Żeby było śmieszniej, przypomnę rozmowę francuskiego dziennikarza Guy Sormana z ś.p. drem Markiem Edelmanem w jego łódzkim mieszkaniu. Byłem jej świadkiem, bo umówiłem Guy Sormana z drem Edelmanem, a nawet go do Łodzi zawiozłem. W pewnym momencie Sorman zapytał dra Edelmana, czy nie obawia się wzrostu w Polsce nastrojów antysemickich z powodu nadreprezentacji w polskich władzach osób pochodzenia żydowskiego. Dr Edelman się żachnął, że jaka tam niby „nadreprezentacja”, ale wtedy jego rozmówca zaczął wyliczać te osoby po nazwiskach. Skąd to wszystko wiedział - nie wiem, chociaż nie od rzeczy będzie dodać, że Guy Sorman jest również z pochodzenia Żydem, w dodatku o polskich korzeniach - ale widziałem, że ta jego wyliczanka zrobiła wrażenie nawet na doktorze Edelmanie, który o tubylczych władzach sam też przecież coś musiał wiedzieć. Zatem trochę skonfundowany odpowiedział, że nie, że żadnego wzrostu nastrojów antysemickich z tego powodu się nie obawia - i rozmowa potoczyła się dalej. Jeśli zatem Żyd francuski może o takich sprawach swobodnie rozmawiać sobie z Żydem polskim, a następnie taką rozmowę we Francji opublikować, to dlaczego tego samego nie może zrobić w Polsce Jan Kobylański? Czyżby dlatego, że należy do narodu mniej wartościowego? Oto do jakich wniosków można dojść, traktując serio ekspertyzy „ekspertów”.

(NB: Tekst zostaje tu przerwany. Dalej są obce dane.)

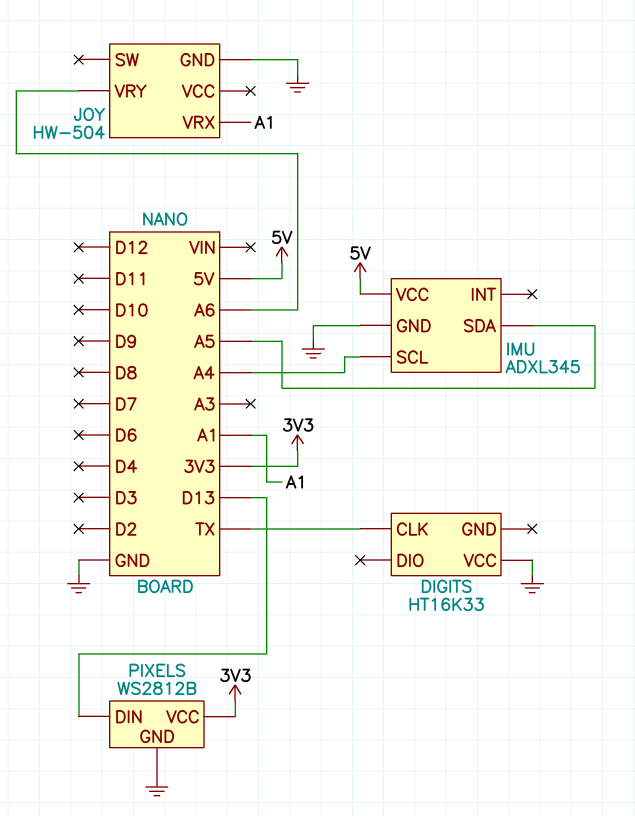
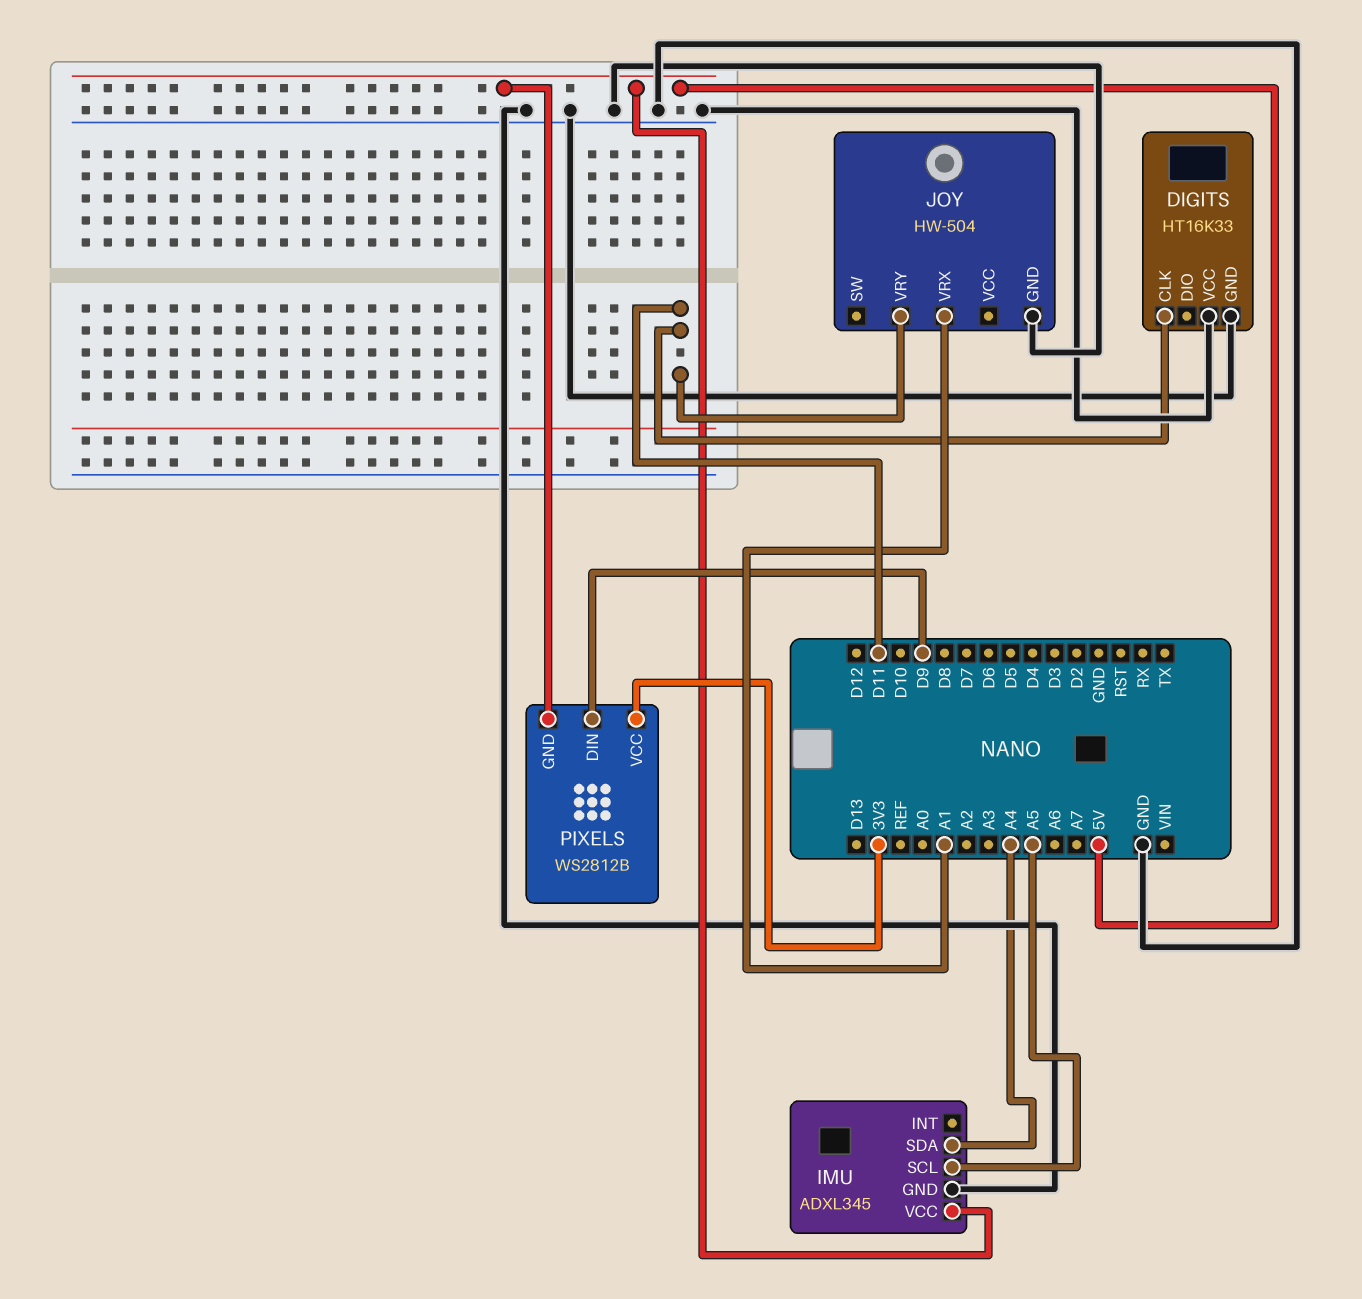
DIGITS pin CLK: TX -> D11
DIGITS pin GND: none -> GND
IMU pin SCL: A4 -> A5
IMU pin SDA: A5 -> A4
JOY pin VRY: A6 -> D11
PIXELS pin DIN: D13 -> D9
PIXELS pin GND: GND -> 5V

Na domiar złego, za „dyskryminującą” ze względu na narodowość uznana została również moja wypowiedź na antenie, że za sprawą „Gazety Wyborczej”, która w tej, podobnie jak w wielu innych sprawach kieruje się solidarnością rasową - USOPAŁ, a w szczególności jego walne zebrania, mają w pewnych środowiskach reputację czegoś w rodzaju sabatu czarownic. Otóż właśnie pani red. Dominika Wielowieyska pisząc w „GW” o zjeździe USOPAŁ użyła określenia „sabat” - ale tego „eksperci” pewnie nie zauważyli, podobnie jak nie ośmielili się zauważyć, że „GW” w wielu sprawach kieruje się solidarnością rasową. Dlaczego nie można tego zauważyć, a zauważywszy - o tym powiedzieć - doprawdy nie pojmuję - chyba, że zarówno „eksperci”, jak i Krajowa Rada Radiofonii i Telewizji wykonują zadanie stopniowego dławienia w Polsce wolności słowa. To jest niestety możliwe i z tego powodu również osobiście jest mi przykro, bo w latach 70-tych razem z panem Janem Dworakiem w ramach Ruchu Obrony Praw Człowieka i Obywatela walczyliśmy o wolność słowa - ja również w ten sposób, że poza zasięgiem cenzury wydawałem miesięcznik „Gospodarz”, który nawet własnoręcznie drukowałem. A dzisiaj pan przewodniczący Jan Dworak - po stronie logofagów i totalniaków. Co za hańba, co za wstyd!